Three books appeared in the 1990s that provided an analytical bridge linking the second and third generations of labor historians: David Roediger’s The Wages of Whiteness: Race and the Making of the American Working Class, Noel Ignatiev’s, How The Irish Became White, and Neil Foley’s The White Scourge: Mexicans, Blacks, and Poor Whites in Texas Cotton Culture. These three works were catalysts for the field now known as whiteness studies. The concept of white privilege was not new; all three historians acknowledge the work of W. E. B. Du Bois and his 1935 monograph on Reconstruction (Black Reconstruction in America), as well as the argument put forth by Theodore Allen in 1965 at the height of the Civil Rights Movement calling for white Americans to recognize and repudiate their white privilege. Rather, Roediger, Ignatiev, and Foley focused their attention on how racial identity overruled class experience as the key to understanding the motivations of workers and the failure, in their eyes, for the lack of biracial cooperation needed to sustain a successful union movement. Influenced by their works, several other historians published volumes examining the impact of whiteness on working-class issues in the first decade of the new century.
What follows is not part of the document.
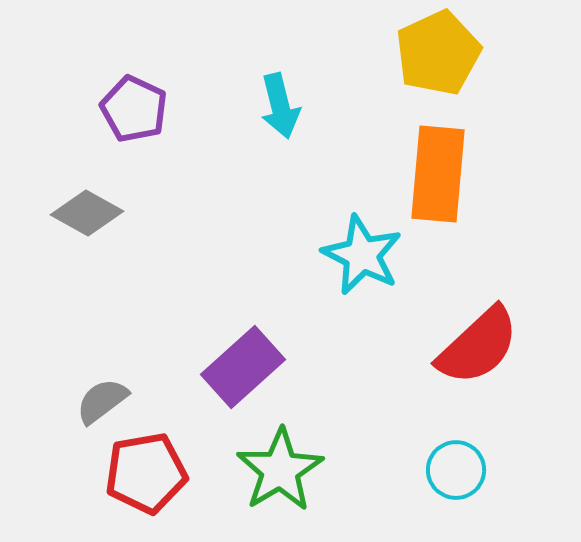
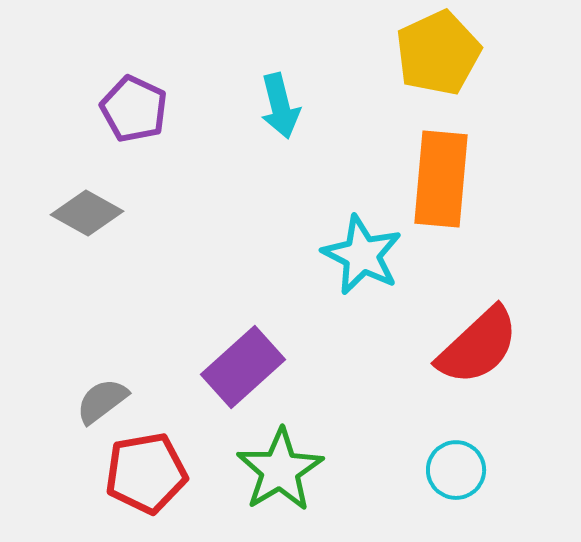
orange rectangle: moved 3 px right, 5 px down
Michelle Brattain’s The Politics of Whiteness: Race, Workers, and Culture in the Modern South concluded that in the South race defined the class interests of workers, but not class consciousness overall. In her 2004 book, The Whiteness of Child Labor Reform in the New South, Shelley Sallee found that to improve conditions for child workers, progressive reformers emphasized the need to provide educational opportunities for white children, which would counter northern philanthropists attempt to do the same for African American children. The following year Roediger broadened his research with Working toward Whiteness: How America’s Immigrants Became White: The Strange Journey from Ellis Island to the Suburbs. Recognizing that between the 1840s and the 1940s most immigrants to the US emigrated from Europe, Harvard historian Nell Irvin Painter’s The History of White People is a timely overview of the history of whiteness from the earliest European societies. Painter reinforces the argument of Roediger and others that whiteness is not a biological but a social construction, and that studies of labor, gender, and class must acknowledge the impact of that fact.
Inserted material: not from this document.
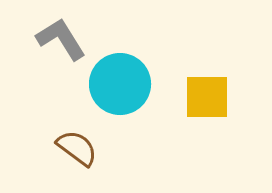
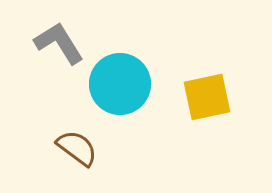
gray L-shape: moved 2 px left, 4 px down
yellow square: rotated 12 degrees counterclockwise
The field of whiteness studies did not go unchallenged, however. Some historians, like Eric Arnesen in his essay “Whiteness and the Historians’ Imagination,” felt that Roediger’s work was more a political response to the election of Ronald Reagan and the Republican electoral victories of the 1990s. Many historians who self-identified as liberals or Leftists sought to understand why workers voted against their economic interests, allowing ideology to drive their methodology. Barbara Fields and others felt that the suggestion that workers’ skin color decided their politics ignored the obvious—those who are exploited sometimes adopt the values of those who exploit them in order to gain economic security and an opportunity to enhance their status, as she elaborates in her essay “Whiteness, Racism, and Identity.” These critics also noted the failure to examine the influence of religion, region, and community on the working poor. They further argued that, since exploitation for any reason is still exploitation, class remains the deciding factor in shaping workers’ experience. However, any discussion of race and labor should begin with two books that emphasize the impact of the Civil War era on labor activism: Robert H. Zieger’s For Jobs and Freedom: Race and Labor in America since 1865 and Mark Lause’s Free Labor: The Civil War and the Making of an American Working Class.